A new kind of point-of-sale malware, which uses multiple layers of obfuscation and encryption to cover its tracks, has been identified by security researchers—and is being help up as the most complex software of its kind yet to be identified in the wild.
Security researchers at iSight have identified the malware which they’ve dubbed ModPOS, short for Modular Point Of Sale. The software uses a wide range of tricks, such as key-logging, network monitoring and RAM scraping, to acquire the credentials of customers whose details pass through an electronic point-of-sale.

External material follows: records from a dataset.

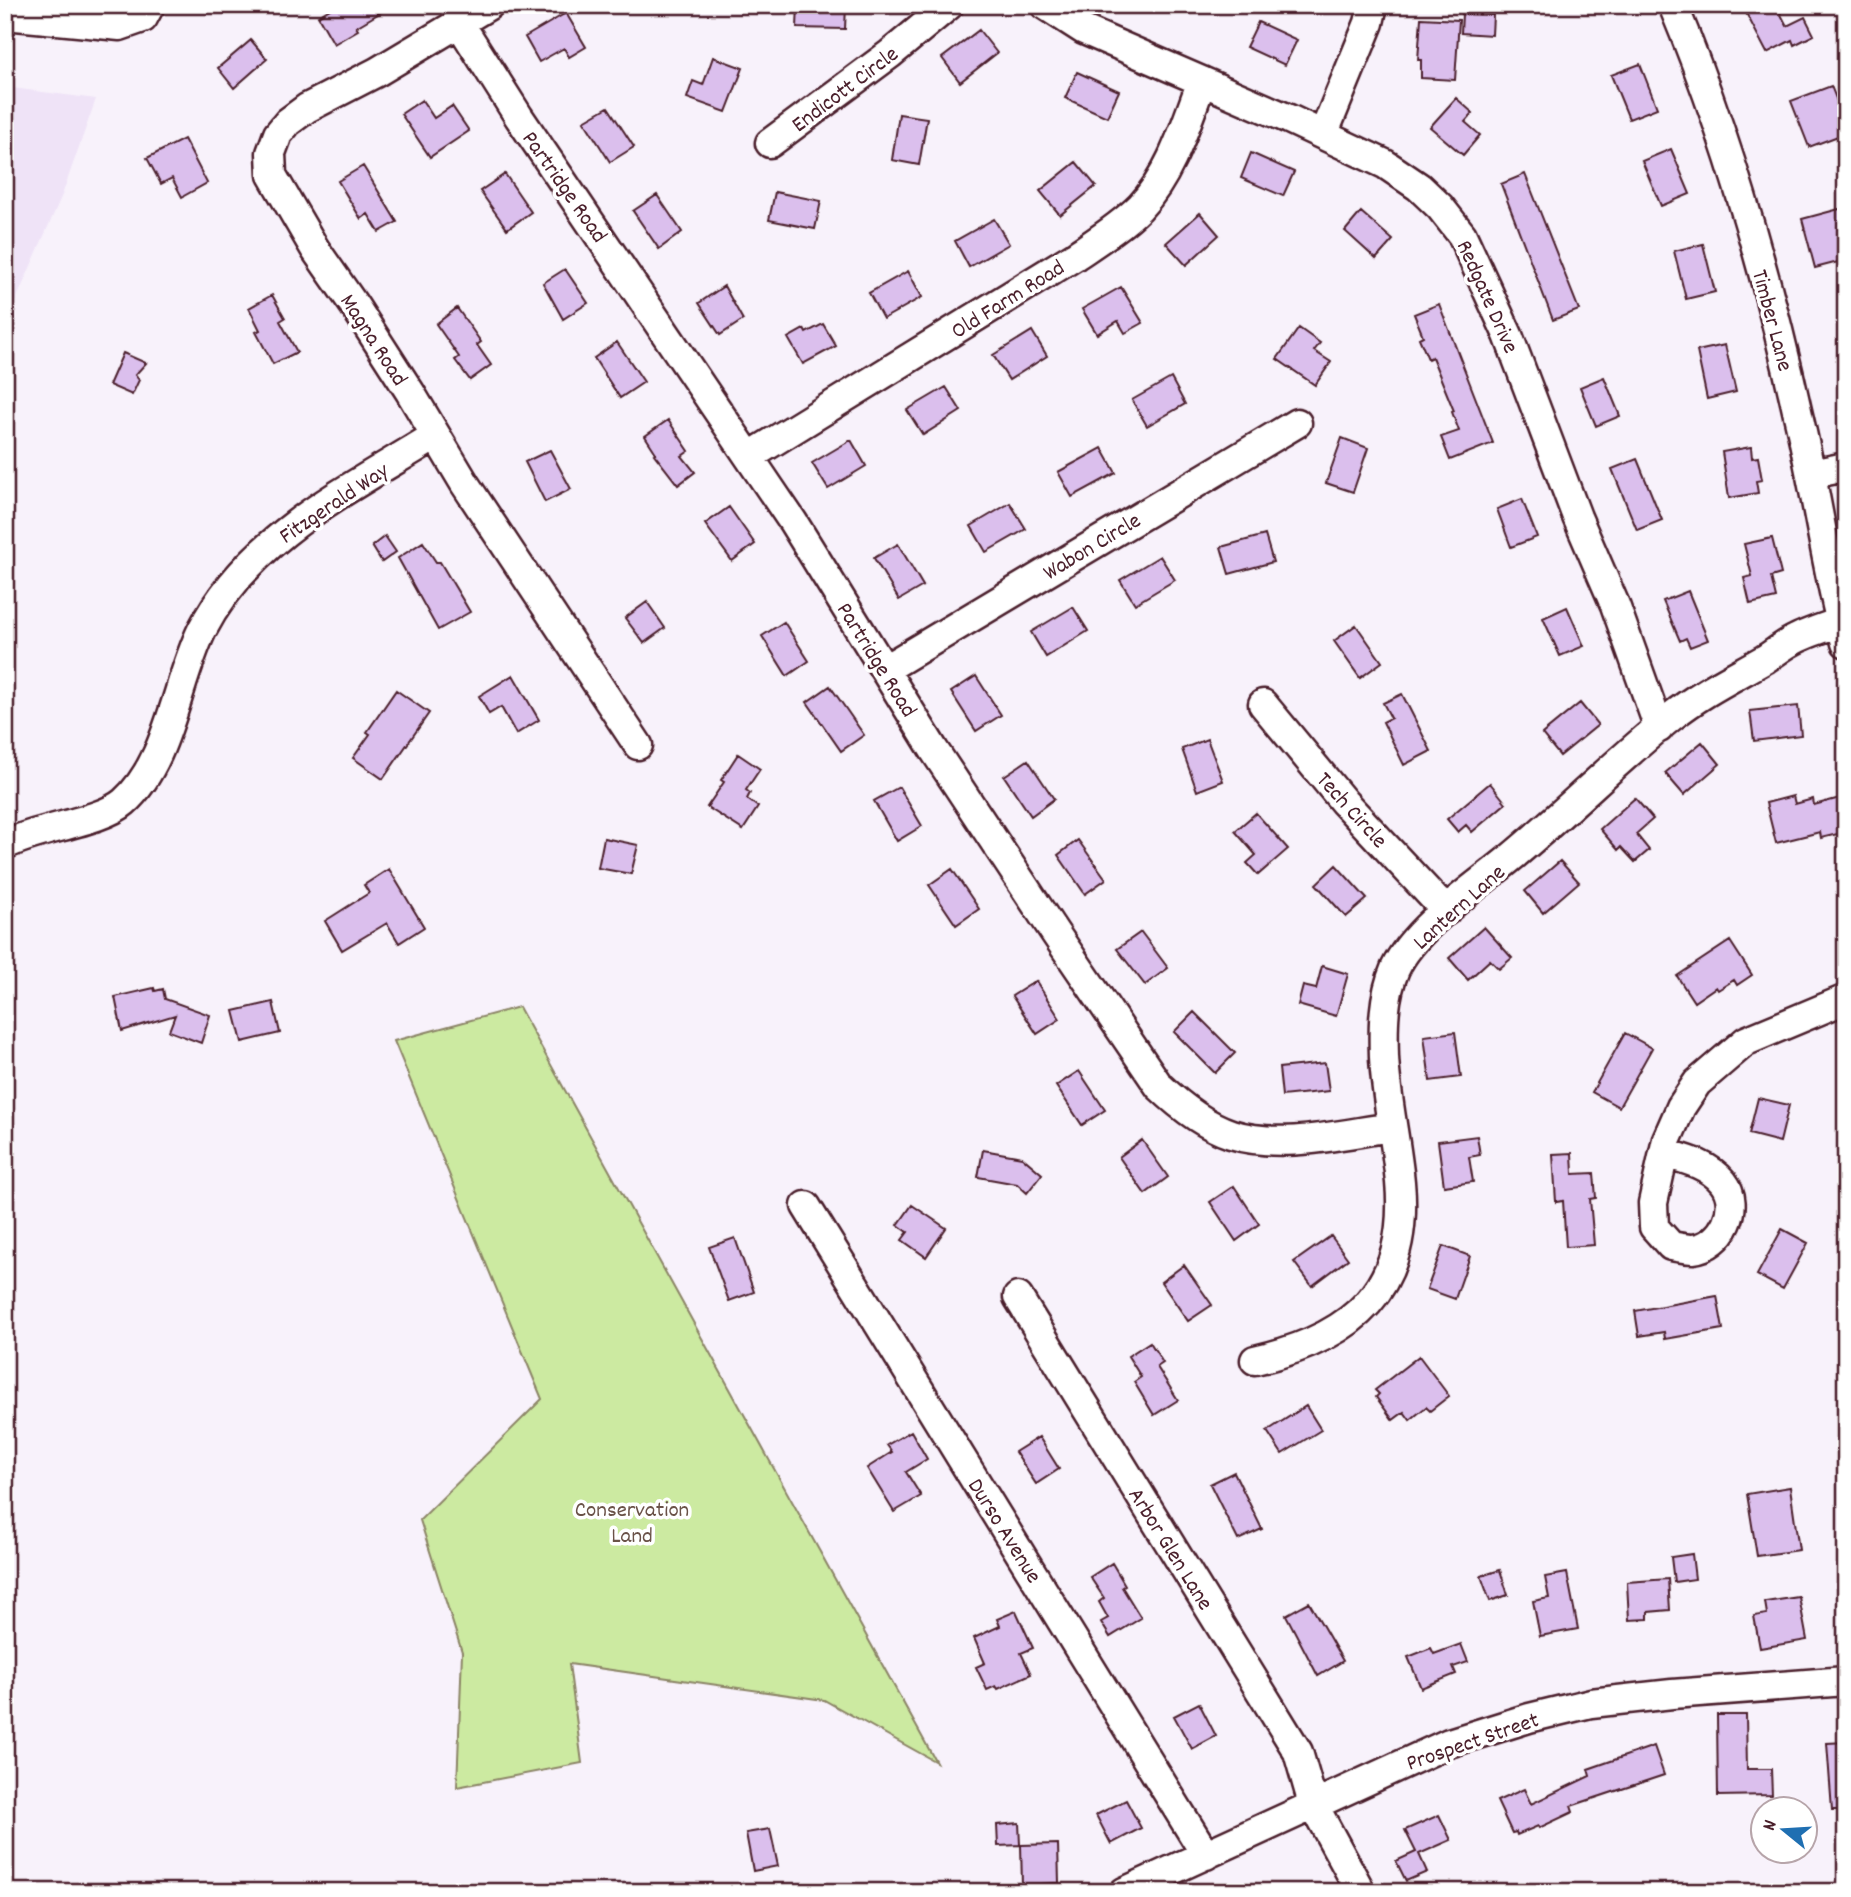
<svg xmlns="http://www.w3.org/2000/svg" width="1851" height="1897" font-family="Dekko,sans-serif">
	<rect width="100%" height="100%" fill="#f8f2fb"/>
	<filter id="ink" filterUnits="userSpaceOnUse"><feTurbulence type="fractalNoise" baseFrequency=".0143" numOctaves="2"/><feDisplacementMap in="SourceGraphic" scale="14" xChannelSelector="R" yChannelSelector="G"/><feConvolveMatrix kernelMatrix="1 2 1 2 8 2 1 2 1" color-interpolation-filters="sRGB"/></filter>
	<g filter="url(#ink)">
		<!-- built -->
		<path fill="#efe3f7" d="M5,87L96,99L62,195L5,325Z"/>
		<!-- green -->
		<path fill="#cceaa1" stroke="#8b8466" stroke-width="2" d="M519,1007L936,1762L824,1700L569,1664L582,1763L457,1787L462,1652L420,1520L542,1399L394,1041Z"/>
		<!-- building -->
		<path fill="#dbbfed" stroke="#4a1f2b" stroke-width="2" d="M337,5H393L356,27L358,30L334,44L318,16Z
			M798,5H846L845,29L797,28Z
			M1760,5H1776L1787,26L1805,17L1814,35L1794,45L1792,40L1767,53L1746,13Z
			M566,13L586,47L569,57L564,48L539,62L525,37Z
			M1462,14L1493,15L1492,35L1461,33Z
			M1421,18L1459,20L1455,80L1421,78V60H1418Z
			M1258,22L1297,40L1285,65L1246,47Z
			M979,30L997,53L960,82L942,58Z
			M251,40L267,59L234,88L218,68Z
			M713,57L743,68L726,112L687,98L693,81L703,85Z
			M1640,64L1657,108L1629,119L1611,75Z
			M1077,72L1119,91L1107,117L1065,98Z
			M1831,86L1846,124V133L1809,147L1791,101Z
			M1456,98L1473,113L1465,122L1480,135L1463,155L1430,127Z
			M422,100L434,118L452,106L469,131L430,157L401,114Z
			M608,107L634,147L610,162L584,121Z
			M899,114L927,118L919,165L892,160Z
			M184,139L207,183L182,197L172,178L161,184L147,158Z
			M1671,149L1690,194L1661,206L1642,161Z
			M1251,153L1294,172L1283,196L1241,178Z
			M1076,162L1096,186L1060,215L1040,191Z
			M363,166L397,222L379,232L368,214L361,219L338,181Z
			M505,174L531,212L507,229L480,191Z
			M1525,174L1579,310L1553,320L1501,184Z
			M775,192L821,201L815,229L769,220Z
			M657,195L682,232L659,249L633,211Z
			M1843,208L1846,219V260L1815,268L1802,219Z
			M1361,212L1393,240L1376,259L1345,231Z
			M1200,213L1219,235L1186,265L1166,243Z
			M994,219L1009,244L969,267L955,241Z
			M1703,244L1715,292L1686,299L1674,251Z
			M565,269L588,303L563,319L543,283Z
			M908,271L922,297L883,319L869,293Z
			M724,286L743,320L720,335L699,303Z
			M1121,287L1143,323L1125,333L1118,321L1097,334L1082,309Z
			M272,295L285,318L280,321L297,352L273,364L256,332L260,330L249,308Z
			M1439,304L1493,443L1450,460L1441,437L1459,431L1452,412L1454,411L1432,357L1428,359L1419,338L1423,336L1414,314Z
			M457,308L481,342L477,345L491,365L470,380L455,360L459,357L436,324Z
			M823,324L836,346L803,364L788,338L804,329L806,333Z
			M1299,328L1320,343L1314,351L1331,362L1315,385L1277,359Z
			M1032,331L1047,356L1009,380L993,355Z
			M617,342L644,382L620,398L594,358Z
			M1725,345L1736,392L1707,399L1697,351Z
			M123,353L146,363L135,375L139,380L132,395L109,385Z
			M1604,377L1620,416L1596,426L1580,387Z
			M1171,378L1185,404L1147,426L1132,400Z
			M946,387L961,411L923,435L907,410Z
			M668,420L689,451L682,456L695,472L678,485L654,454L656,453L645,436Z
			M1342,438L1368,448L1353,492L1326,483Z
			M851,440L866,466L828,489L812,463Z
			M1751,447L1752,458L1758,457L1762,480L1756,481L1758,493L1729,498L1722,452Z
			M1102,448L1116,473L1072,497L1058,472Z
			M550,450L571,489L545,502L525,462Z
			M1637,459L1662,520L1637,530L1612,469Z
			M1522,499L1537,537L1511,547L1497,509Z
			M1010,503L1026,529L986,552L971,526Z
			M729,507L755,544L732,561L705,524Z
			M1265,535L1273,562L1229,574L1221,547Z
			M385,536L396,552L382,562L372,546Z
			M1772,538L1781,574L1771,577L1776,598L1750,604L1744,578L1752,576L1744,544Z
			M423,542L436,562H440L470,612L438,630L398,558Z
			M898,544L923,586L899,600L874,558Z
			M1160,556L1175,580L1135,604L1120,580Z
			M1688,591L1708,640L1690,647L1686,638L1680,641L1663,601Z
			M647,602L665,628L644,643L625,618Z
			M1073,607L1088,631L1046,657L1031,632Z
			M1567,607L1584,646L1560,656L1543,618Z
			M784,622L809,661L787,676L762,636Z
			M1356,625L1382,662L1360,678L1334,641Z
			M513,675L539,720L516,734L501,707L489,714L479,696Z
			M976,676L1001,715L976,731L951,692Z
			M830,686L864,735L841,751L807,702Z
			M396,690L429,713L383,779L353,758L370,734L367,732Z
			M1402,694L1431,751L1404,765L1383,722L1391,718L1383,703Z
			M1580,703L1598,725L1560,756L1542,734Z
			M1798,706L1801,735L1754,741L1750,711Z
			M1207,739L1223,781L1197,791L1182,749Z
			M1702,742L1720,764L1684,795L1665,773Z
			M738,754L760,769L746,790L750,793L747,799L758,807L743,830L707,807L724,782L721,780Z
			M1028,760L1054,799L1031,816L1004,776Z
			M1490,783L1506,803L1472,832L1466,825L1458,832L1447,819Z
			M899,787L922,826L897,841L874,801Z
			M1793,796L1795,804L1813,799L1814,805L1840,798L1846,832L1821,838L1820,832L1776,843L1766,803Z
			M1635,798L1653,819L1636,834L1649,850L1635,862L1621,847L1618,850L1600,829Z
			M1256,813L1288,849L1258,875L1247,863L1256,855L1235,831Z
			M604,838L638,845L631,874L598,868Z
			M1078,840L1106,879L1085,894L1058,855Z
			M1560,861L1579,882L1543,913L1525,891Z
			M1336,865L1367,899L1346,917L1316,884Z
			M389,869L424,927L399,943L387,923L342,950L325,921L369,893L364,885Z
			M952,869L979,909L956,925L929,885Z
			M1484,927L1512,958L1499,969L1490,960L1468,980L1449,958Z
			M1141,932L1168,968L1145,985L1117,949Z
			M1730,941L1752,975L1737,985L1734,980L1718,990L1716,987L1694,1002L1677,976Z
			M1322,966L1348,974L1336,1016L1298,1005L1303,986L1316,989Z
			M1036,981L1060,1019L1037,1034L1012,996Z
			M154,988L155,991L163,989L165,999L210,1015L201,1043L169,1031L175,1015L122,1031L115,997Z
			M273,1002L280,1033L242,1042L234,1011Z
			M1194,1012L1235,1053L1215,1073L1174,1032Z
			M1455,1032L1461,1077L1430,1081L1424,1036Z
			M1625,1033L1652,1048L1619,1107L1592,1092Z
			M1325,1063L1329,1091L1282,1096L1279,1068Z
			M1079,1071L1105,1110L1082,1125L1056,1086Z
			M1758,1098L1789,1105L1780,1142L1749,1134Z
			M1477,1136L1480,1155L1469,1157L1473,1182L1444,1186L1438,1141Z
			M1142,1140L1168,1177L1145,1194L1119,1157Z
			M983,1150L1022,1157L1042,1174L1027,1193L1017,1184L978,1177Z
			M1572,1153L1573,1174L1594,1173L1596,1198L1590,1199L1594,1245L1566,1247L1563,1201L1556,1202L1553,1154Z
			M1234,1186L1259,1224L1236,1241L1210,1202Z
			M912,1205L946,1228L926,1257L902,1240L908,1232L898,1225Z
			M1782,1229L1808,1243L1783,1289L1757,1275Z
			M1331,1236L1348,1259L1312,1286L1294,1262Z
			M735,1238L754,1292L729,1301L709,1247Z
			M1443,1246L1470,1256L1455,1299L1427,1289Z
			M1184,1265L1212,1305L1188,1321L1161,1282Z
			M1717,1296L1723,1329L1665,1339L1664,1332L1639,1336L1635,1311Z
			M1150,1342L1163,1363L1157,1367L1178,1400L1154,1415L1134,1382L1141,1377L1128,1356Z
			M1419,1356L1449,1396L1430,1411L1426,1407L1410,1420L1404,1412L1393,1420L1376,1397L1379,1394L1375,1390Z
			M1306,1406L1321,1430L1282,1454L1267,1431Z
			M911,1431L927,1459L906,1472L921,1496L894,1512L867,1468L892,1452L887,1445Z
			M1039,1437L1059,1469L1036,1484L1015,1452Z
			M1234,1472L1262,1529L1238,1540L1210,1484Z
			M1790,1487L1799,1550L1757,1556L1747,1494Z
			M1692,1554L1695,1579L1674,1582L1671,1557Z
			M1112,1563L1125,1585L1122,1587L1141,1618L1110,1637L1101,1622L1108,1618L1099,1602L1104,1598L1090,1577Z
			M1500,1570L1508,1595L1490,1601L1481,1576Z
			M1567,1573L1578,1629L1540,1636L1533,1601L1549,1598L1545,1577Z
			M1668,1579L1670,1610L1648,1612V1619L1629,1620L1627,1582Z
			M1799,1597L1807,1640L1760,1648L1754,1616L1767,1614L1765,1602Z
			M1309,1602L1343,1661L1318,1676L1286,1615Z
			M1016,1611L1033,1648L1021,1653L1031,1674L998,1689L996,1686L987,1690L976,1667L985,1663L974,1638L1000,1626L997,1619Z
			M1461,1644L1468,1662L1453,1667L1456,1674L1421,1688L1408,1657L1431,1648L1434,1654Z
			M1199,1703L1216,1736L1192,1749L1174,1716Z
			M1717,1715H1746L1747,1769H1771L1772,1795L1718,1796Z
			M1846,1742V1810H1832L1827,1743Z
			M1654,1746L1664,1775L1571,1806L1573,1812L1539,1828L1538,1826L1517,1835L1516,1832L1512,1833L1497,1801L1524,1789L1531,1804L1590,1776L1588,1769Z
			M1126,1800L1141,1828L1111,1844L1096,1815Z
			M1439,1815L1451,1840L1419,1854L1427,1872L1406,1881L1396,1861L1416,1852L1405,1830Z
			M1019,1823L1020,1845L998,1846L997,1825Z
			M770,1829L778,1866L753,1871L746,1833Z
			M1058,1844L1059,1883L1022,1885L1021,1845Z"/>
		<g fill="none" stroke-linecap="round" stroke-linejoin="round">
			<defs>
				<path id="minor" d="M489,5L377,72L307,108L288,122L278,134L271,153L272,175L315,249L354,305L410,392L465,484L638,745
					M1045,5L1084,30L1289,119L1385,164L1419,187L1440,207L1462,235L1508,335L1577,517L1615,605L1659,728
					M1673,5C1728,137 1767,275 1798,415C1816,490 1826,568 1846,643
					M5,15L120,26L143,18L150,5
					M460,24L519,117L793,522L934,750L1055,933L1159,1086C1179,1105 1204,1125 1231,1134C1281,1150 1341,1134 1392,1127
					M1323,135L1369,23L1373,5
					M770,143L890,54L949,5
					M750,456L1075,256C1097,241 1121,226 1140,207C1172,173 1186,123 1202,81
					M1811,474L1846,467
					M885,669L1297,423
					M1263,704L1344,802L1446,911
					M5,845C37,828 101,822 124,802C169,762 176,683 202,630C250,536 350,489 435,436
					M1664,1153C1685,1159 1708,1164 1723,1182C1742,1206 1723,1246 1693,1249C1686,1249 1677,1247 1671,1246L1654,1227L1653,1203L1667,1139L1681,1107L1697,1083L1746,1041L1846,999
					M806,1206L1206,1855
					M1018,1297L1298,1752L1313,1804L1361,1892
					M1255,1360C1353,1338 1410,1289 1400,1182C1396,1140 1386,1099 1384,1057C1383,1027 1383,997 1395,969C1414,928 1474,888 1508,860C1564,814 1615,762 1671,717C1701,693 1732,678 1765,659C1776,652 1785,644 1796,639C1810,632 1826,627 1841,622
					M1124,1892L1449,1743L1529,1718L1591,1703L1672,1694L1846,1681"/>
			</defs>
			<!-- minor casing -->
			<use href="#minor" stroke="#4a1f2b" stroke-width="33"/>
			<!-- minor -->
			<use href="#minor" stroke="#fff" stroke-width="28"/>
		</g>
	</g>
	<g text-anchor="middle" stroke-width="7" stroke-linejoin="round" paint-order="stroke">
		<!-- street labels -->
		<g font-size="23" fill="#4a1f2b" stroke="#fff">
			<text transform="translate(844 88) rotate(-37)" y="8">Endicott Circle</text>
			<text transform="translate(566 186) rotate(55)" y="8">Partridge Road</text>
			<text transform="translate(1489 296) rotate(66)" y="8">Redgate Drive</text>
			<text transform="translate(1007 298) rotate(-32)" y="8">Old Farm Road</text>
			<text transform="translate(1774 320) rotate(75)" y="8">Timber Lane</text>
			<text transform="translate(375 339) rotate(57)" y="8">Magna Road</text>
			<text transform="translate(333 502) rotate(-34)" y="8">Fitzgerald Way</text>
			<text transform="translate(1091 545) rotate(-31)" y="8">Wabon Circle</text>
			<text transform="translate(878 659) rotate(58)" y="8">Partridge Road</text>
			<text transform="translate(1353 809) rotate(48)" y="8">Tech Circle</text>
			<text transform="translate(1458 906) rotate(-42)" y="8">Lantern Lane</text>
			<text transform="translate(1006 1530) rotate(58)" y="8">Durso Avenue</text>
			<text transform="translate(1172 1548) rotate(58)" y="8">Arbor Glen Lane</text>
			<text transform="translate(1472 1740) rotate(-19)" y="8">Prospect Street</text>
		</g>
		<!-- park labels -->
		<g font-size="23" fill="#6a5248" stroke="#fff">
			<text x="632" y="1516">Conservation<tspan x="632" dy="26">Land</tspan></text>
		</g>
	</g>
	<!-- margin -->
	<rect width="1851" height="1897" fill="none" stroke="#fff" stroke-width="28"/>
	<rect x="14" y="14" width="1823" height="1869" fill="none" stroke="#4a1f2b" stroke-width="2.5" filter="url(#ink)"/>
	<!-- north arrow -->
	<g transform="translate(1784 1830) rotate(288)"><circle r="33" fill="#ffffff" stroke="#b7a5aa" stroke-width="2"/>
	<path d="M0-5L12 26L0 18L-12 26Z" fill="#1f6fb2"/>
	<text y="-10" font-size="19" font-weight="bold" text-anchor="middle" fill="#4a1f2b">N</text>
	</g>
</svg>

The malware then uses a complex series 128 bit and 256 bit encryption to obscure the data it uploads to remote servers. Each customer’s details are encrypted using a different private key, making it almost impossible to identify what data is being stolen.
The researchers at iSight attempted to reverse engineer the software, and found it took three solid weeks of work. By comparison, it normally takes them about half an hour for most POS malware. Speaking to The Register, Steve Ward from iSight explained:
“This is POS [point-of-sale] malware on steroids. We have been examining POS malware forever, for at least the last eight years and we have never seen the level of sophistication in terms of development …[engineers say] it is the most sophisticated framework they have ever put their hands on.”
Sadly, the report also explains that the malware has been in use around the U.S. since 2013, and iSight predicts it’s already been used to steal details for “multiple millions” of debit and credit cards. So far, the researchers have briefed 80 different U.S. companies about the effects of ModPOS, though those affected haven’t been publicly named.
While it’s thought the problems largely affect transactions performed by swiping a card’s magnetic strip, it’s believed that the more secure chip-and-pin system could also be vulnerable to the malware.
Fortunately, banks are often able to spot nefarious activity on accounts using machine learning and big data—which is good, because there’s no way of knowing as a customer if a point-of-sale device is infected with malware.